With elevated OI and a compressed basis, liquidation clusters are dense just above $112,000–$114,000 and beneath $106,000. A push through $114,686 likely cascades late shorts, while a slip under $106,000 trips longs ≤ 10x amassed during the October range. The first break often overshoots as perps chase; the second day’s follow-through distinguishes a squeeze from a fresh trend
With U.S. data flow crimped by the government shutdown, near-term macro cues compress into Friday’s CPI and the Fed’s October decision (market leaning to a 25 bp cut).
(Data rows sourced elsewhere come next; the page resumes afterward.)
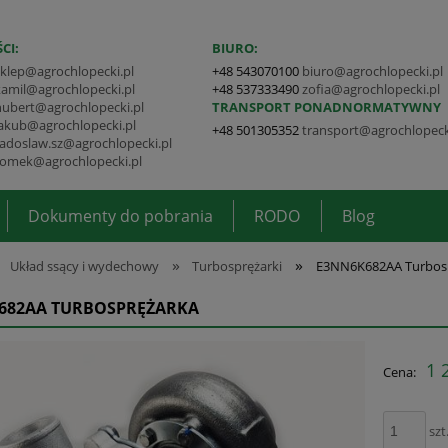
CI:
BIURO:
sklep@agrochlopecki.pl
+48 543070100
biuro@agrochlopecki.pl
kamil@agrochlopecki.pl
+48 537333490
zofia@agrochlopecki.pl
hubert@agrochlopecki.pl
TRANSPORT PONADNORMATYWNY
jakub@agrochlopecki.pl
+48 501305352
transport@agrochlopeck
radoslaw.sz@agrochlopecki.pl
tomek@agrochlopecki.pl
Dokumenty do pobrania
RODO
Blog
»
»
Układ ssący i wydechowy
Turbosprężarki
E3NN6K682AA Turbos
682AA TURBOSPRĘŻARKA
1 
Cena:
szt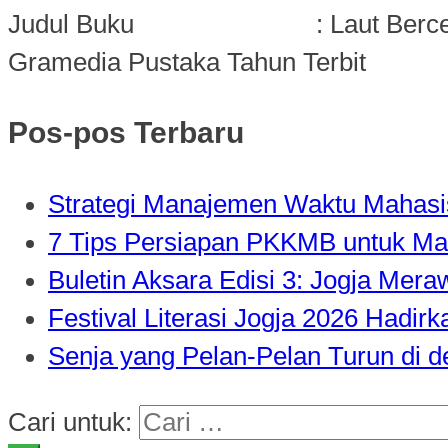
Judul Buku : Laut Berc
Gramedia Pustaka Tahun Terbit
Pos-pos Terbaru
Strategi Manajemen Waktu Mahasisw
7 Tips Persiapan PKKMB untuk Ma
Buletin Aksara Edisi 3: Jogja Mer
Festival Literasi Jogja 2026 Hadi
Senja yang Pelan-Pelan Turun di 
Cari untuk: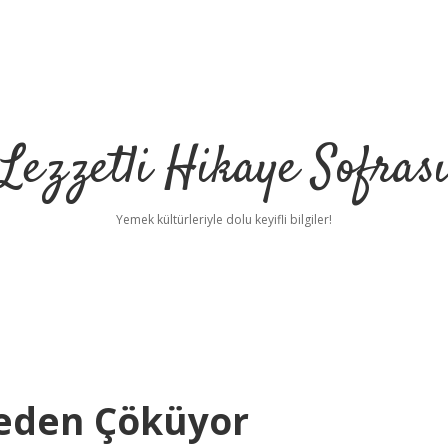
Lezzetli Hikaye Sofras
Yemek kültürleriyle dolu keyifli bilgiler!
eden Çöküyor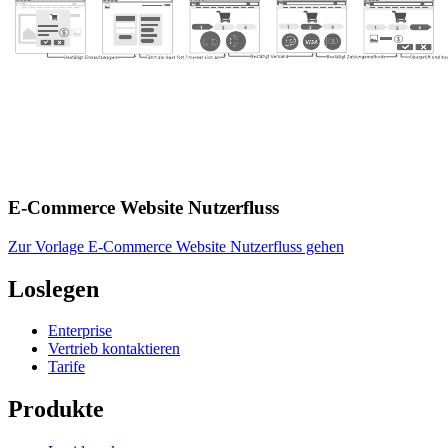
E-Commerce Website Nutzerfluss
Zur Vorlage E-Commerce Website Nutzerfluss gehen
Loslegen
Enterprise
Vertrieb kontaktieren
Tarife
Produkte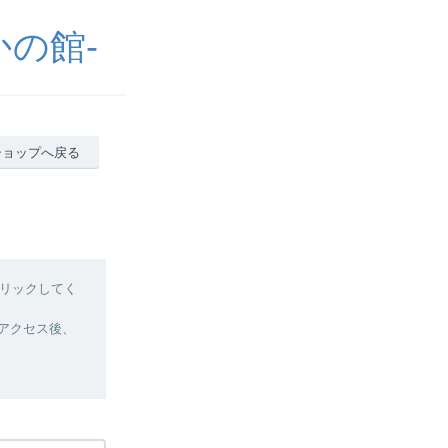
の館-
ショップへ戻る
リックしてく
へアクセス後、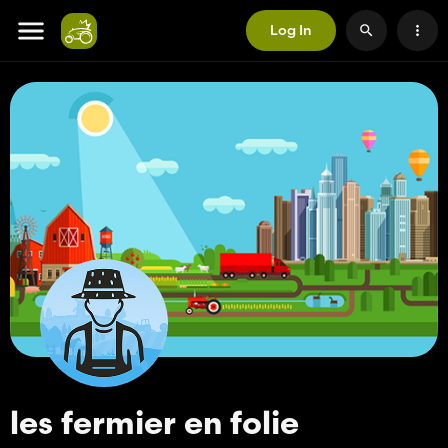
Log In
les fermier en folie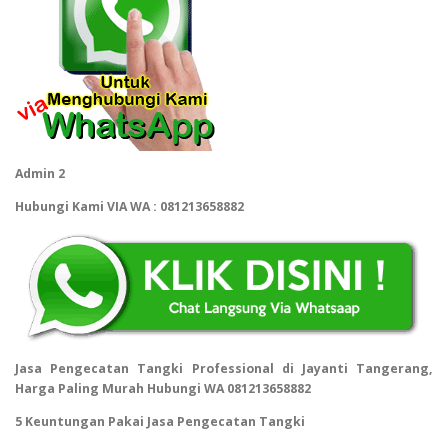
Admin 2
Hubungi Kami VIA WA : 081213658882
Jasa Pengecatan Tangki Professional di Jayanti Tangerang,
Harga Paling Murah Hubungi WA 081213658882
5 Keuntungan Pakai Jasa Pengecatan Tangki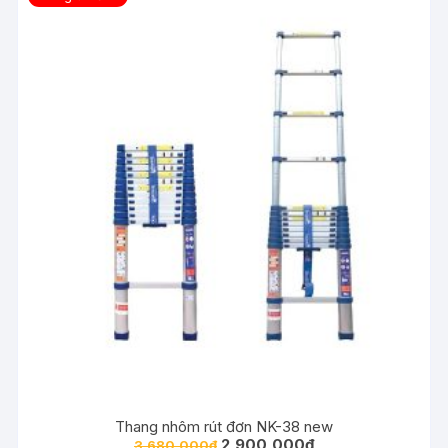
Thang nhôm rút đơn NK-38 new
2,900,000
₫
3,680,000
₫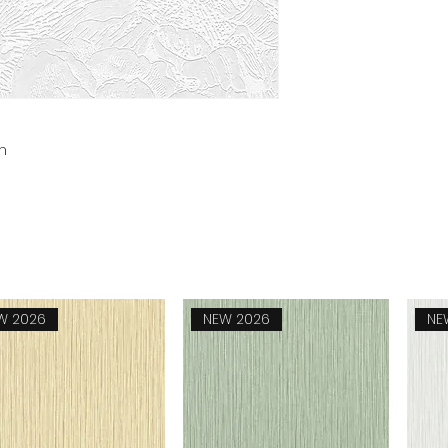
m
W 2026
NEW 2026
NE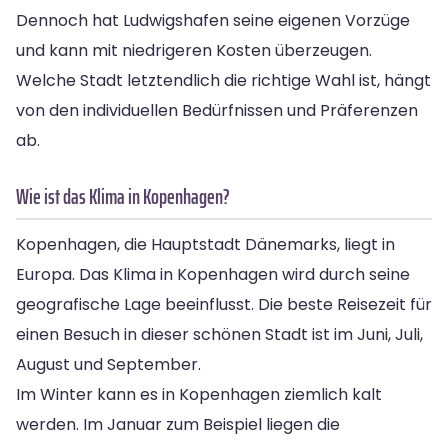
Dennoch hat Ludwigshafen seine eigenen Vorzüge
und kann mit niedrigeren Kosten überzeugen.
Welche Stadt letztendlich die richtige Wahl ist, hängt
von den individuellen Bedürfnissen und Präferenzen
ab.
Wie ist das Klima in Kopenhagen?
Kopenhagen, die Hauptstadt Dänemarks, liegt in
Europa. Das Klima in Kopenhagen wird durch seine
geografische Lage beeinflusst. Die beste Reisezeit für
einen Besuch in dieser schönen Stadt ist im Juni, Juli,
August und September.
Im Winter kann es in Kopenhagen ziemlich kalt
werden. Im Januar zum Beispiel liegen die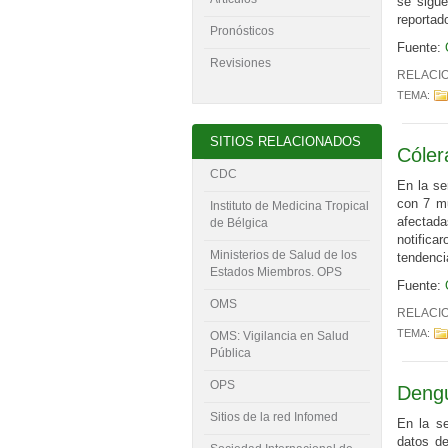
se sigu
reportado
Pronósticos
Fuente:
Revisiones
RELACI
TEMA:
SITIOS RELACIONADOS
Cóler
CDC
En la se
con 7 mu
Instituto de Medicina Tropical
afectad
de Bélgica
notific
Ministerios de Salud de los
tendenci
Estados Miembros. OPS
Fuente:
OMS
RELACI
TEMA:
OMS: Vigilancia en Salud
Pública
OPS
Dengu
Sitios de la red Infomed
En la s
datos d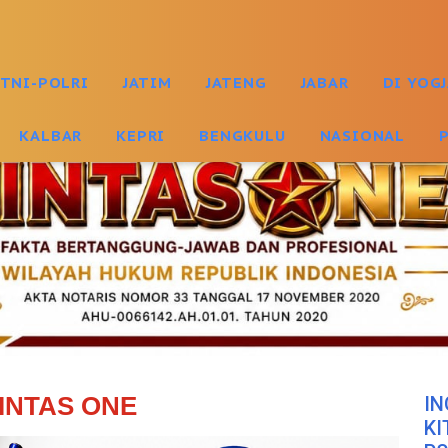
TNI-POLRI
JATIM
JATENG
JABAR
DI YOG
KALBAR
KEPRI
BENGKULU
NASIONAL
INTAS ONE
IN
KI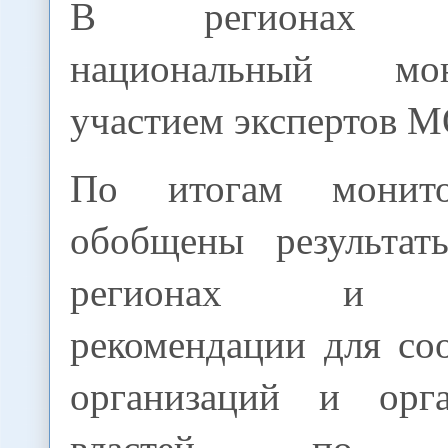
В регионах пр
национальный мо
участием экспертов М
По итогам монито
обобщены результат
регионах и ра
рекомендации для со
организаций и орг
властей по да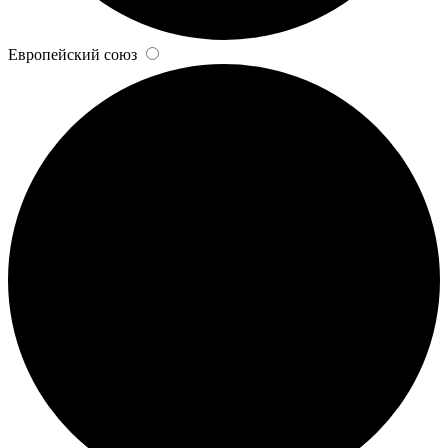
Европейский союз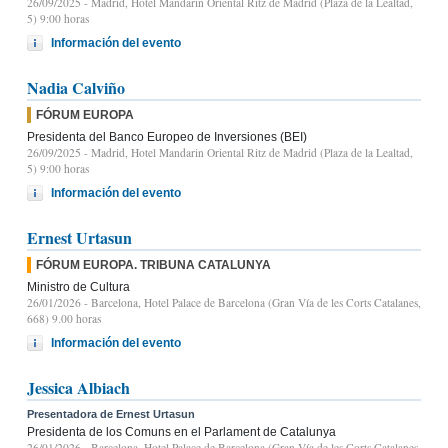
26/09/2025
- Madrid, Hotel Mandarin Oriental Ritz de Madrid (Plaza de la Lealtad,
5) 9:00 horas
Información del evento
Nadia Calviño
FÓRUM EUROPA
Presidenta del Banco Europeo de Inversiones (BEI)
26/09/2025
- Madrid, Hotel Mandarin Oriental Ritz de Madrid (Plaza de la Lealtad,
5) 9:00 horas
Información del evento
Ernest Urtasun
FÓRUM EUROPA. TRIBUNA CATALUNYA
Ministro de Cultura
26/01/2026
- Barcelona, Hotel Palace de Barcelona (Gran Vía de les Corts Catalanes,
668) 9.00 horas
Información del evento
Jessica Albiach
Presentadora de Ernest Urtasun
Presidenta de los Comuns en el Parlament de Catalunya
26/01/2026
- Barcelona, Hotel Palace de Barcelona (Gran Vía de les Corts Catalanes,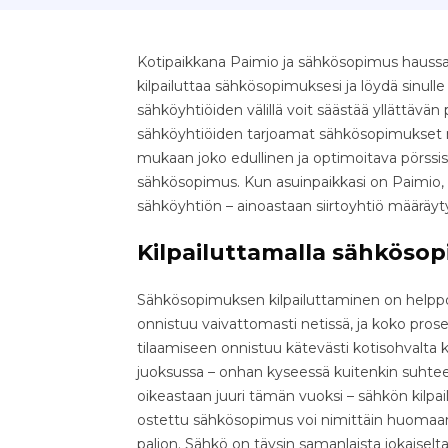
Kotipaikkana Paimio ja sähkösopimus haussa?
kilpailuttaa sähkösopimuksesi ja löydä sinull
sähköyhtiöiden välillä voit säästää yllättävän pal
sähköyhtiöiden tarjoamat sähkösopimukset nop
mukaan joko edullinen ja optimoitava pörssis
sähkösopimus. Kun asuinpaikkasi on Paimio, 
sähköyhtiön – ainoastaan siirtoyhtiö määräy
Kilpailuttamalla sähkösop
Sähkösopimuksen kilpailuttaminen on helppo 
onnistuu vaivattomasti netissä, ja koko pr
tilaamiseen onnistuu kätevästi kotisohvalta k
juoksussa – onhan kyseessä kuitenkin suhteell
oikeastaan juuri tämän vuoksi – sähkön kilpa
ostettu sähkösopimus voi nimittäin huomaama
paljon. Sähkö on täysin samanlaista jokaiselta 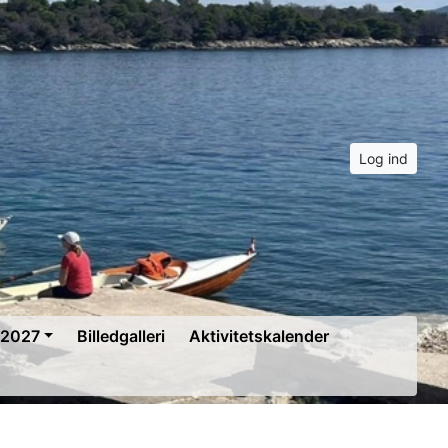
Log ind
 2027
Billedgalleri
Aktivitetskalender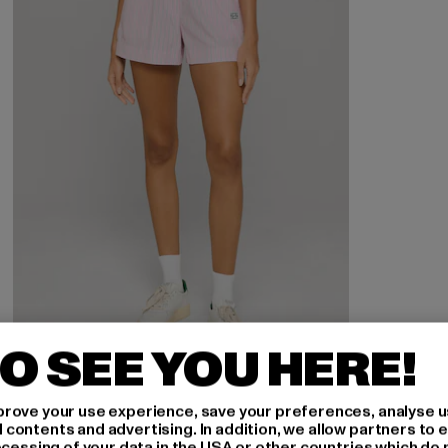
O SEE YOU HERE!
NOISY MAY
rove your use experience, save your preferences, analyse u
NMFRIDA
ontents and advertising. In addition, we allow partners to e
ocessing of your data in the USA or other countries which do 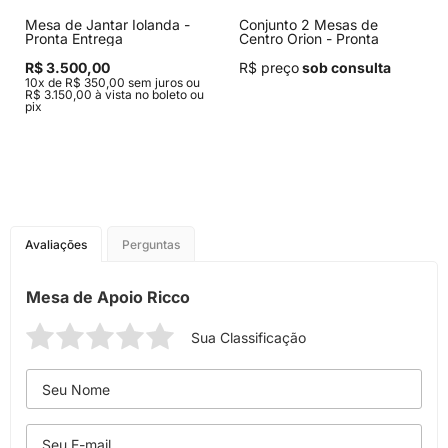
Mesa de Jantar Iolanda -
Conjunto 2 Mesas de
Pronta Entrega
Centro Orion - Pronta
Entrega
R$ 3.500,00
R$ preço
sob consulta
10x de R$ 350,00 sem juros ou
R$ 3.150,00 à vista no boleto ou
pix
Avaliações
Perguntas
Mesa de Apoio Ricco
Sua Classificação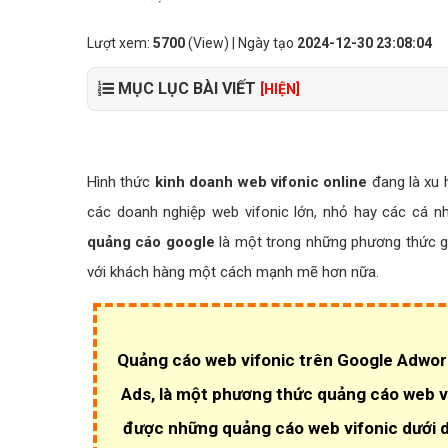
Lượt xem:
5700
(View) | Ngày tạo
2024-12-30 23:08:04
MỤC LỤC BÀI VIẾT
[HIỆN]
Hình thức
kinh doanh web vifonic online
đang là xu h
các doanh nghiệp web vifonic lớn, nhỏ hay các cá nh
quảng cáo google
là một trong những phương thức g
với khách hàng một cách mạnh mẽ hơn nữa.
Quảng cáo web vifonic trên Google Adword
Ads, là một phương thức quảng cáo web v
được những quảng cáo web vifonic dưới d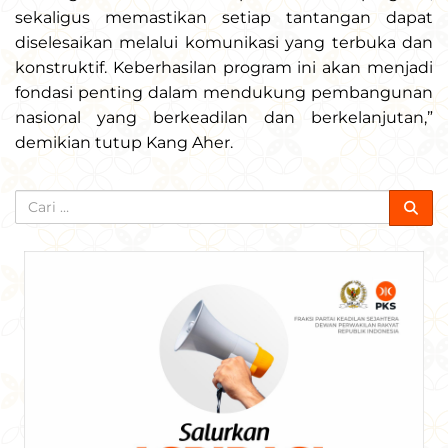
sekaligus memastikan setiap tantangan dapat
diselesaikan melalui komunikasi yang terbuka dan
konstruktif. Keberhasilan program ini akan menjadi
fondasi penting dalam mendukung pembangunan
nasional yang berkeadilan dan berkelanjutan,”
demikian tutup Kang Aher.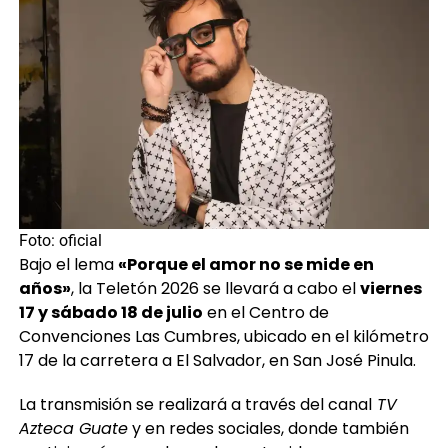
Foto: oficial
Bajo el lema
«Porque el amor no se mide en
años»
, la Teletón 2026 se llevará a cabo el
viernes
17 y sábado 18 de julio
en el Centro de
Convenciones Las Cumbres, ubicado en el kilómetro
17 de la carretera a El Salvador, en San José Pinula.
La transmisión se realizará a través del canal
TV
Azteca Guate
y en redes sociales, donde también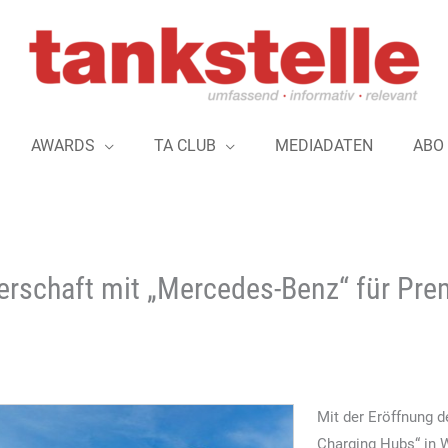
AWARDS
TA CLUB
MEDIADATEN
ABO
erschaft mit „Mercedes-Benz“ für Pr
Mit der Eröffnung 
Charging Hubs“ in W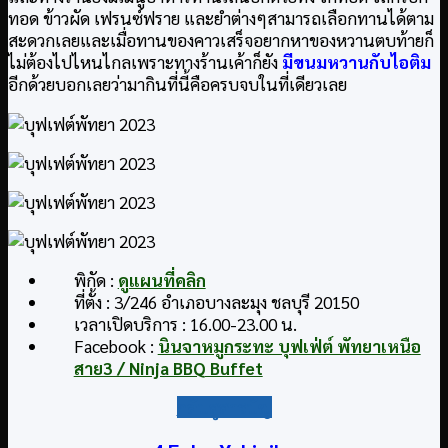
ทอด ข้าวผัด เฟรนซ์ฟราย และยำต่างๆสามารถเลือกทานได้ตาม
สะดวกเลยและเมื่อทานของคาวเสร็จอยากหาของหวานตบท้ายก็
ไม่ต้องไปไหนไกลเพราะทางร้านเค้าก็ยัง
มีขนมหวานกับไอติม
อีกด้วยบอกเลยว่ามากินที่นี้คือครบจบในที่เดียวเลย
พิกัด :
ดูแผนที่คลิก
ที่ตั้ง : 3/246 อำเภอบางละมุง ชลบุรี 20150
เวลาเปิดบริการ : 16.00-23.00 น.
Facebook :
นินจาหมูกระทะ บุฟเฟ่ต์ พัทยาเหนือ
สาย3 / Ninja BBQ Buffet
กลับสู่สารบัญ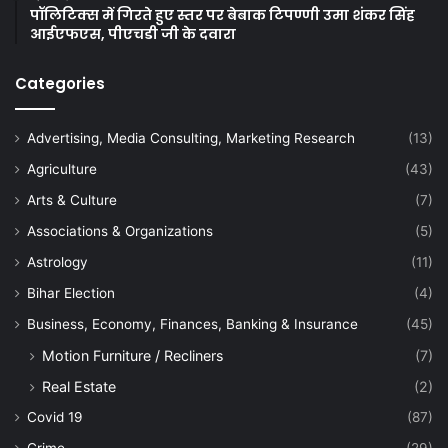
पॉलिटिक्स में गिरते हुए स्तर पर बेबाक टिपण्णी उमा शंकर सिंह
आईएफएस, पीएचडी जी के दवारा
Categories
Advertising, Media Consulting, Marketing Research
(13)
Agriculture
(43)
Arts & Culture
(7)
Associations & Organizations
(5)
Astrology
(11)
Bihar Election
(4)
Business, Economy, Finances, Banking & Insurance
(45)
Motion Furniture / Recliners
(7)
Real Estate
(2)
Covid 19
(87)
If CPI cools and yields ebb, beta assets—including BTC—gain air cover to challenge $113.5K–$115K. A hot print or stronger dollar tightens the vise on the $108K floor.
Prominent traders have floated extreme endpoints—as high as $250,000 or as low as $60,000—but today’s trade is narrower and more mechanical: $108K support vs. $114–115K resistance with $69.56B OI as the accelerant. ETF flow snapshots turned mixed (recent daily -~$40M), but structural demand from custodial withdrawals persists. The signal: positioning is heavy, conviction is conditional.
Bullish trigger: 4H/D close above $113,500 (200D EMA) and hold > $115,000 with rising spot volume; that unlocks $117,433 → $121,345 → $125,000. Confirmation is SOPR 30DMA ≥ 1 and a moderation of gold/BTC correlation toward 0.3–0.5.
Bearish trigger: Close < $108,000, follow-through < $106,000; watch for accelerated selling to $103,046, with extension risk toward $101,500–$100,000 if liquidations cluster. Correlation staying ≥ 0.8 with a further gold drawdown adds pressure.
Alts underperform on risk-trimming days (ETH $3,827 -5.17%, SOL $184.58 -4.83%), reinforcing a dominance-up posture typical of late-range BTC phases. The DXY’s incremental firmness has been a stealth headwind; a pullback in DXY plus stabilization in bullion would remove the heaviest cross-winds facing BTC’s $113.5K test.
The range is defined, the leverage is large, and the next $5–$7K is likely decided by who wins $108K vs. $113.5–115K first. While the 200-day still argues for an intact macro uptrend, the short-term structure says respect resistance until it’s conclusively taken.
Decision: Hold (near-term bearish bias). Upgrade to Buy on confirmed closes above $113,500 → $115,000 with improving SOPR and breadth; downgrade to Sell on loss of $106,000, targeting $103,046 with potential $100,000 probe if liquidations cascade.